Richard A. Meringolo by POA Kirk D. Johnson
2020-10-29
EX-24
2
rmeringolo.txt
RMERINGOLO POA
POWER OF ATTORNEY
Know all by these presents, that the undersigned hereby constitutes
and appoints each of Joseph T. Green, Kirk D. Johnson,
Mary L. Brown, Brian W. Maass, Thomas C. Shafer,
and Kathleen S. Wendt, signing singly, the undersigned's
true and lawful attorney-in-fact to:
(1) Execute for and on behalf of the undersigned, in the
undersigned's capacity as an officer and/or director of
TCF Financial Corporation (the "Company"), Forms 3, 4, 5, and 144
(including applying for SEC filer codes) in accordance with
Section 16(a) of the Securities Exchange Act of 1934 and
the rules thereunder;
(2) Do and perform any and all acts for and on behalf of the
undersigned which may be necessary or desirable to complete and
execute any such Form 3, 4, 5, or 144, complete and execute any
amendment or amendments thereto, and timely file such form with the
United States Securities and Exchange Commission and any stock exchange
or similar authority; and
(3) Take any other action of any type whatsoever in connection with the
foregoing which, in the opinion of such attorney-in-fact, may be of
benefit to, in the best interest of, or legally required by, the
undersigned, it being understood that the documents executed by such
attorney-in-fact on behalf of the undersigned pursuant to this
Power of Attorney shall be in such form and shall contain such terms and
conditions as such attorney-in-fact may approve in such
attorney-in-fact's discretion.
The undersigned hereby grants to each such attorney-in-fact full power
and authority to do and perform any and every act and thing whatsoever
requisite, necessary, or proper to be done in the exercise of any of the
rights and powers herein granted, as fully to all intents and purposes
as the undersigned might or could do if personally present, with full power
of substitution or revocation, hereby ratifying and confirming all that
such attorney-in-fact, or such attorney-in-fact's substitute or substitutes,
shall lawfully do or cause to be done by virtue of this power of attorney
and the rights and powers herein granted. The undersigned acknowledges
that the foregoing attorneys-in-fact, in serving in such capacity at
the request of the undersigned, are not assuming, nor is the Company
assuming, any of the undersigned's responsibilities to comply with
Section 16 of the Securities Exchange Act of 1934.
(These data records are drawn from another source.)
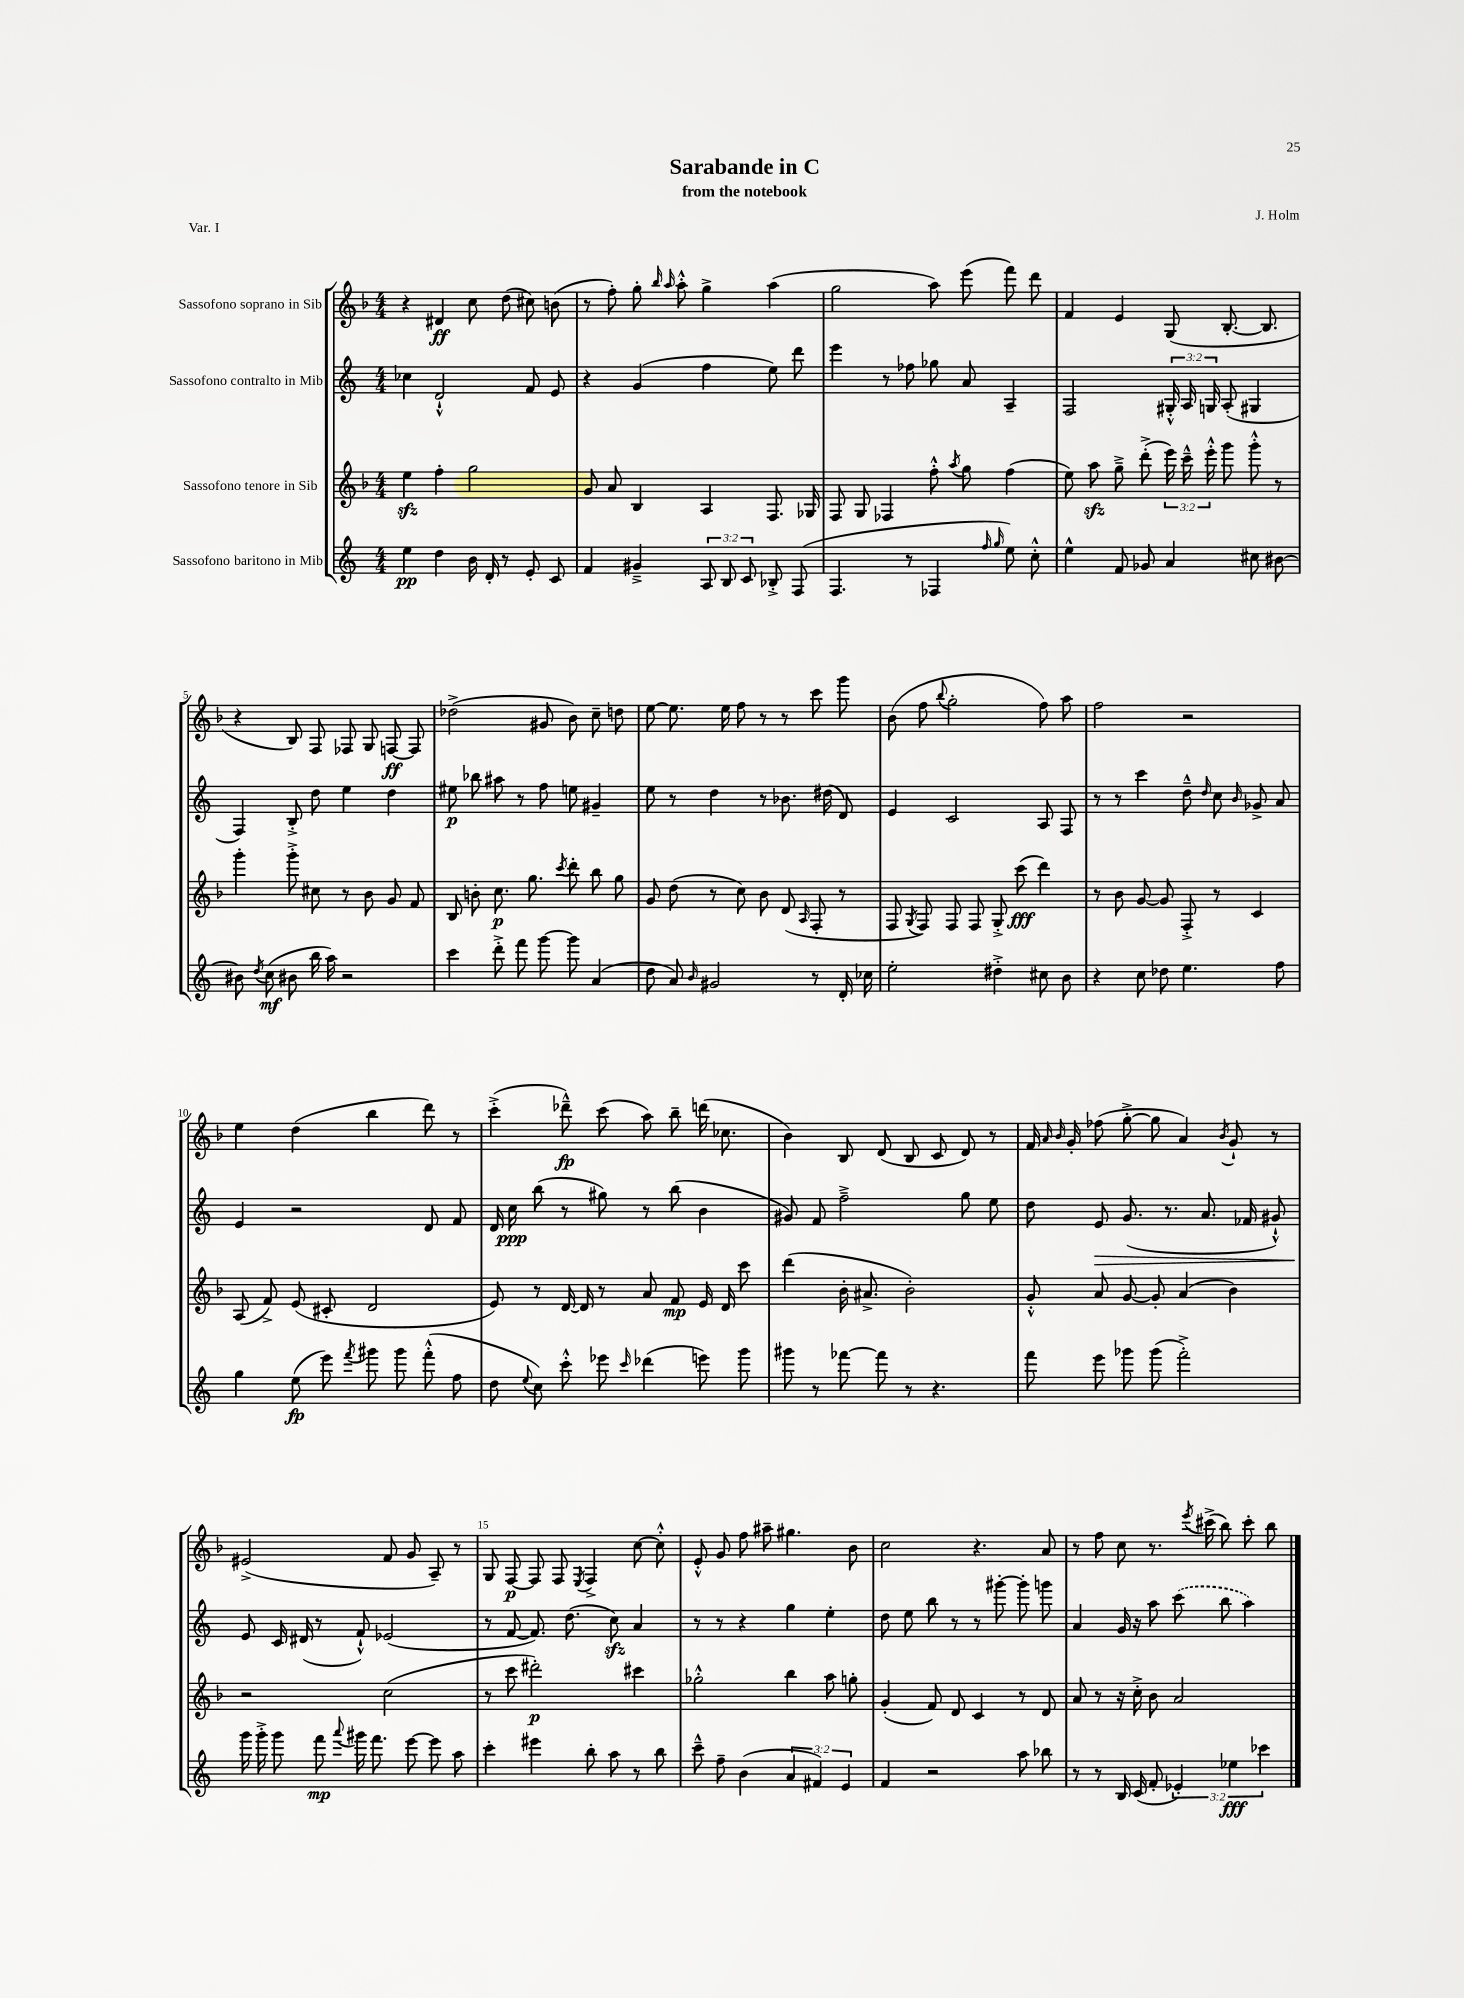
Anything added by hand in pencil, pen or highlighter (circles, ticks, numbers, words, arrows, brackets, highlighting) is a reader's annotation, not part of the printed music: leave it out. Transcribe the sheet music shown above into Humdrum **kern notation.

**kern	**kern	**kern	**kern
*staff4	*staff3	*staff2	*staff1
*clefG2	*clefG2	*clefG2	*clefG2
*k[]	*k[b-]	*k[]	*k[b-]
*M4/4	*M4/4	*M4/4	*M4/4
4ee	4ee	4cc-	4r
4dd	4ff'	2d`^^	4d#
16b	2gg	.	8cc
16d'	.	.	.
8r	.	.	(8dd
8e'	.	8f	8cc#)
8c	.	8e	(8b
=	=	=	=
4f	8g	4r	8r
.	8a	.	8ff')
4g#~^	4B-	(4g	8gg'
.	.	.	16qqbb-
.	.	.	16qqaa
.	.	.	8aa'^^
12A	4A	4ff	4gg^
12B	.	.	.
12c	.	.	.
8B-'^	8.F	8ee)	(4aa
(8F	.	8ddd	.
.	16G-	.	.
=	=	=	=
4.F	8F	4eee	2gg
.	8G	.	.
.	4F-	8r	.
8r	.	8ff-	.
4F-	8ff'^^	8gg-	8aa)
.	8qaa	.	.
.	8gg	8a	(8eee
16qqff	.	.	.
16qqgg	.	.	.
8ee)	(4ff	4A~	8fff)
8cc'^^	.	.	8ddd
=	=	=	=
4ee^^	8ee)	2F	4f
.	8aa	.	.
8f	8gg~^	.	4e
8g-	(8ddd'^	.	.
4a	24eee)	24G#'^^	(8G
.	24ccc~^^	24A	.
.	24eee'^^	24G	.
.	8ggg	(8A'	[8.B-'
8cc#	8ggg'^^	4G#	.
.	.	.	8.B-]
[8b#	8r	.	.
=	=	=	=
8b#]	4ggg'	4F)	4r
8qdd	.	.	.
(8cc	.	.	.
8b#	8ggg'^	8B'^	8B-)
16bb	8cc#	8dd	8F
16aa)	.	.	.
2r	8r	4ee	8F-
.	8b-	.	8G
.	8g	4dd	[8F
.	8f	.	8F]
=	=	=	=
4ccc	8B-	8ee#	(2dd-^
.	8b'	8bb-	.
8ddd'^	8.cc	8aa#	.
8fff	.	8r	.
.	8.gg	.	.
[8ggg	.	8ff	8g#
.	8qccc	.	.
8ggg]	8ddd'	8ee	8b-)
(4a	8bb-	4g#~	8cc~
.	8gg	.	8dd
=	=	=	=
8dd	8g	8ee	[8ee
8a)	(8dd	8r	8.ee]
16qqb	.	.	.
2g#	8r	4dd	.
.	.	.	16ee
.	8cc)	.	8ff
.	8b-	8r	8r
.	(8d	8.b-	8r
.	16qqA	.	.
8r	8F'	.	8ccc
.	.	(16dd#	.
16d'	8r	8d)	8ggg
16cc-	.	.	.
=	=	=	=
2ee'	8F	4e	(8b-
.	8qG	.	.
.	8F)	.	8ff
.	.	.	8qqbb-
.	8F	2c	2gg'
.	8F	.	.
4dd#'^	8G'^	.	.
.	(8ccc	.	.
8cc#	4ddd)	8A	8ff)
8b	.	8F	8aa
=	=	=	=
4r	8r	8r	2ff
.	8b-	8r	.
8cc	[8g	4ccc	.
8dd-	8g]	.	.
4.ee	8F'^	8dd~^^	2r
.	.	16qqdd	.
.	8r	8cc	.
.	.	16qqb	.
.	4c	8g-^	.
8ff	.	8a	.
=	=	=	=
4gg	(8A	4e	4ee
.	8f^)	.	.
(8ee	(8e	2r	(4dd
8eee)	8c#'	.	.
8qfff	.	.	.
8ggg#	2d	.	4bb-
8ggg#	.	.	.
(8fff'^^	.	8d	8ddd)
8ff	.	8f	8r
=	=	=	=
8dd	8e)	16d	(4ccc'^
.	.	16cc	.
8qqee	.	.	.
8cc)	8r	(8bb	.
8ccc'^^	[16d	8r	8ddd-~^^)
.	16d]	.	.
8eee-	8r	8gg#)	(8ccc
16qqccc	.	.	.
(4ddd-	8a	8r	8aa)
.	8f	(8bb	8bb-~
8eee)	16e	4b	(16ddd
.	16d	.	8.cc-
8ggg	8ccc	.	.
=	=	=	=
8ggg#	(4ddd	8g#)	4b-)
8r	.	8f	.
[8fff-	16b-'	2ff~^	8B-
.	8.a#^	.	.
8fff-]	.	.	(8d
8r	2b-')	.	8B-
4.r	.	.	8c
.	.	8gg	8d)
.	.	8ee	8r
=	=	=	=
8fff	8g'^^	8dd	16f
.	.	.	16qqa
.	.	.	16qqb-
.	.	.	16g'
8eee	8a	8e	(8ff-
8ggg-	[8g	(8.g	[8gg'^
(8ggg-	8g']	.	8gg]
.	.	8.r	.
2fff'^)	(4a	.	4a)
.	.	8.a	.
.	.	.	8qb-
.	4b-)	.	8g`
.	.	16f-	.
.	.	8g#`^^)	8r
=	=	=	=
16ggg	2r	8e	(2e#^
16ggg'^	.	.	.
8ggg	.	16c	.
.	.	(16d#	.
8fff	.	8r	.
8qqaaa	.	.	.
16ggg#	.	8f`^^)	.
8.fff	.	.	.
.	(2cc	(2e-	8f
[8eee	.	.	8g
8eee]	.	.	8A~)
8aa	.	.	8r
=	=	=	=
4ccc'	8r	8r	8G
.	8ccc	[8f	[8F
4eee#	2ddd#')	8.f])	8F]
.	.	.	8F
.	.	(8.dd	.
.	.	.	8qE
8bb'	.	.	4F^
8aa	.	8cc)	.
8r	4ccc#	4a	[8cc
8bb	.	.	8cc'^^]
=	=	=	=
8ccc~^^	2gg-'^^	8r	8e'^^
8ff~	.	8r	8g
(4b	.	4r	8ff
.	.	.	8aa#~
6a	4bb-	4gg	4.gg#
6f#)	.	.	.
.	8aa	4ee'	.
6e	.	.	.
.	8gg'	.	8b-
=	=	=	=
4f	(4g'	8dd	2cc
.	.	8ee	.
2r	8f)	8bb	.
.	8d	8r	.
.	4c	8r	4.r
.	.	[8ggg#'	.
8aa	8r	8ggg#']	.
8bb-	8d	8ggg	8a
=	=	=	=
8r	8a	4a	8r
8r	8r	.	8ff
16B	16r	16g	8cc
(16c	16cc'^	16r	.
8f'	8b-	8aa	8.r
6e-')	2a	(8ccc	.
.	.	.	8qeee
.	.	.	(16ccc#^
.	.	8bb	8bb-)
6ee-	.	.	.
.	.	4aa)	8ccc#'
6ccc-	.	.	.
.	.	.	8bb-
==	==	==	==
*-	*-	*-	*-
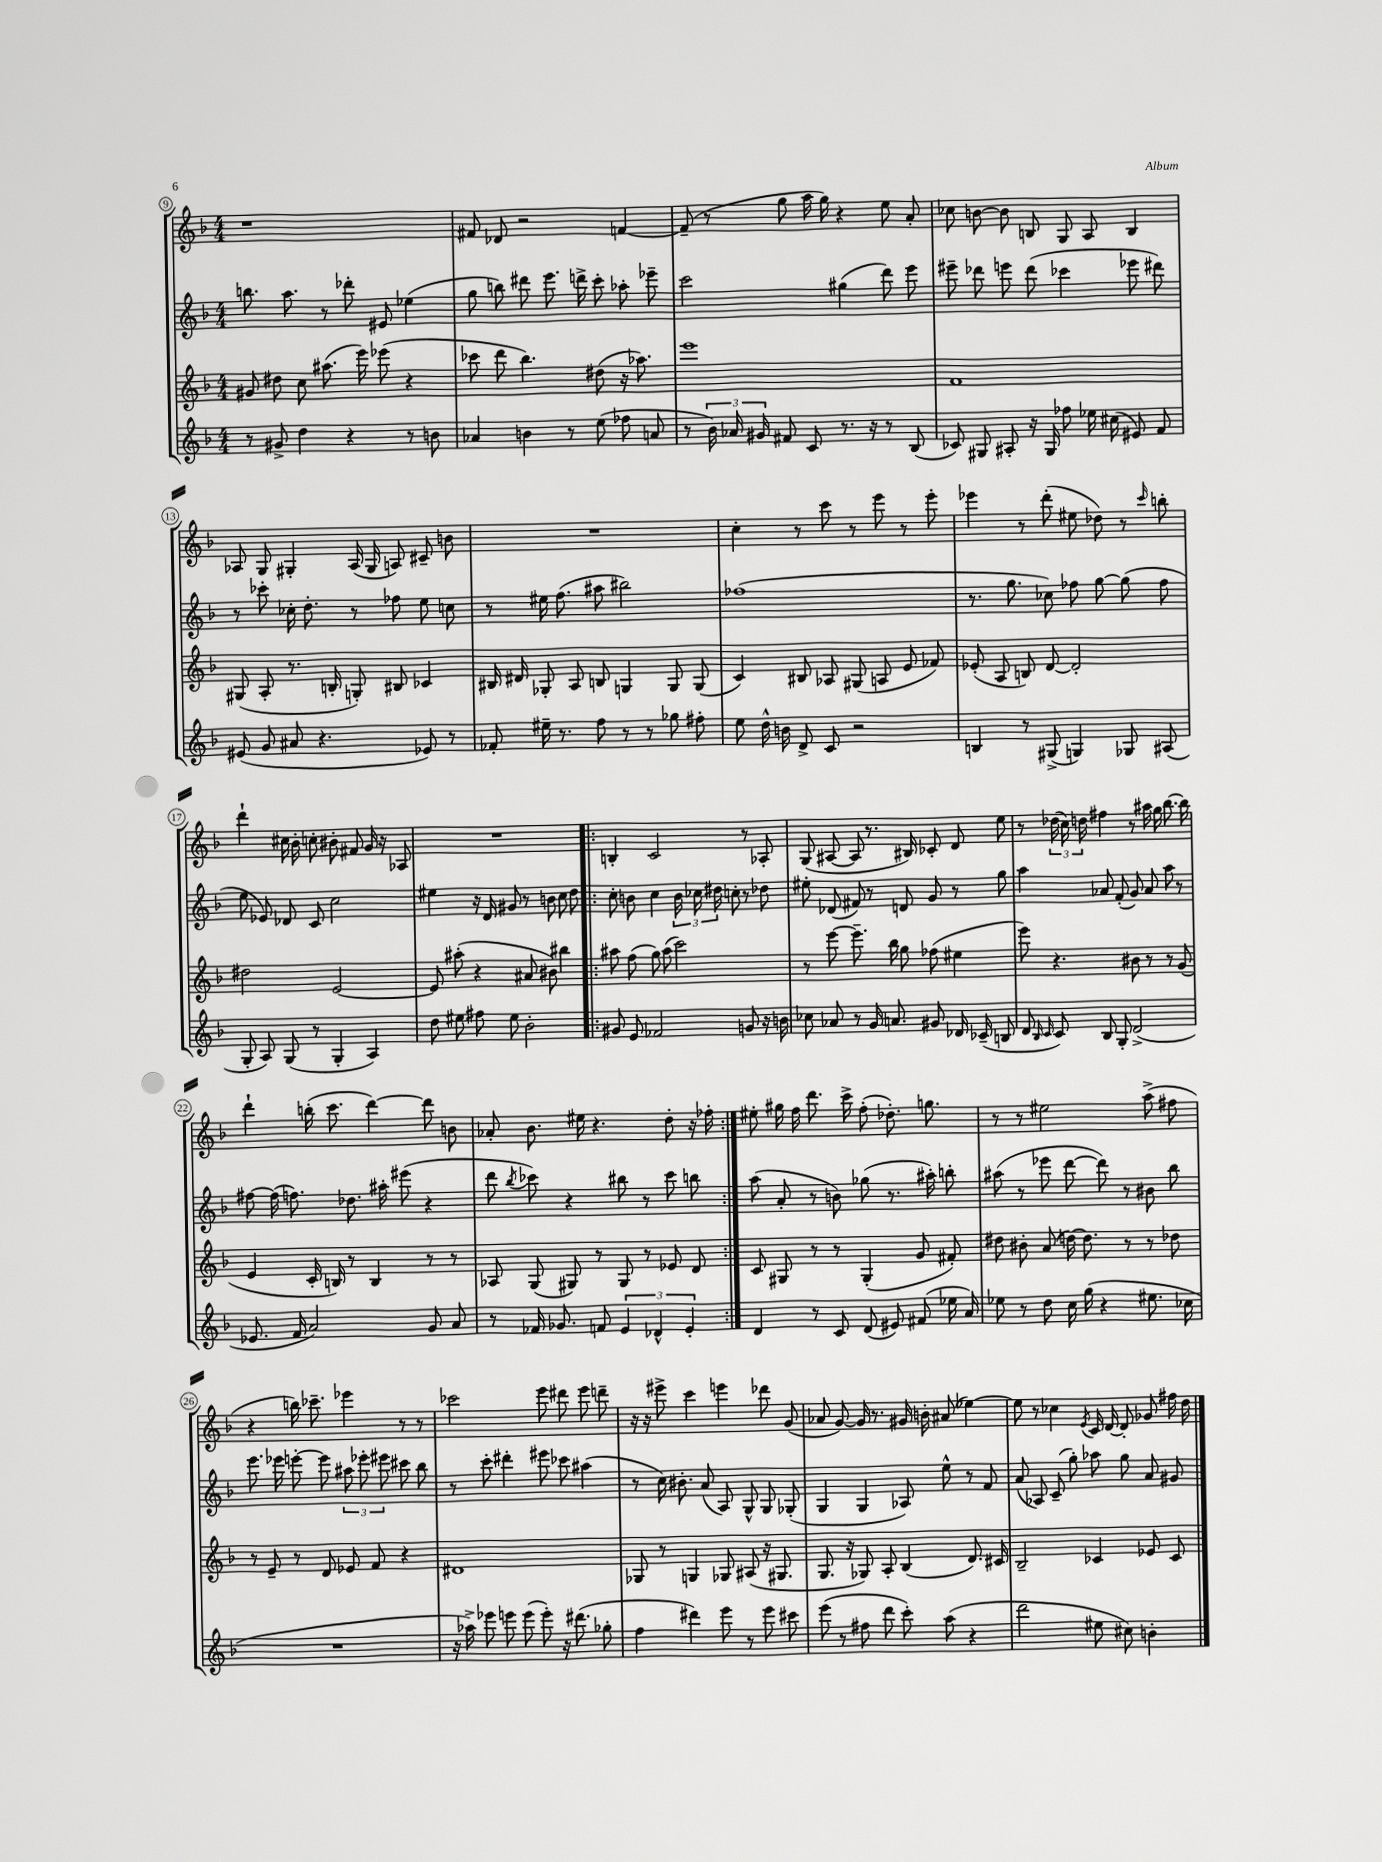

This authorization shall supersede all prior authorizations to act for
the undersigned with respect to securities of the Company in these matters,
which prior authorizations are hereby revoked. This Power of Attorney
shall remain in full force and effect until the undersigned
is no longer required to file Forms 3, 4, 5, and 144 with respect
to the undersigned's holdings of and transactions in securities issued
by the Company, unless earlier revoked by the undersigned in a signed
writing delivered to the foregoing attorneys-in-fact.
IN WITNESS WHEREOF, the undersigned has caused this Power of Attorney
to be executed as of this 13th day of October, 2020.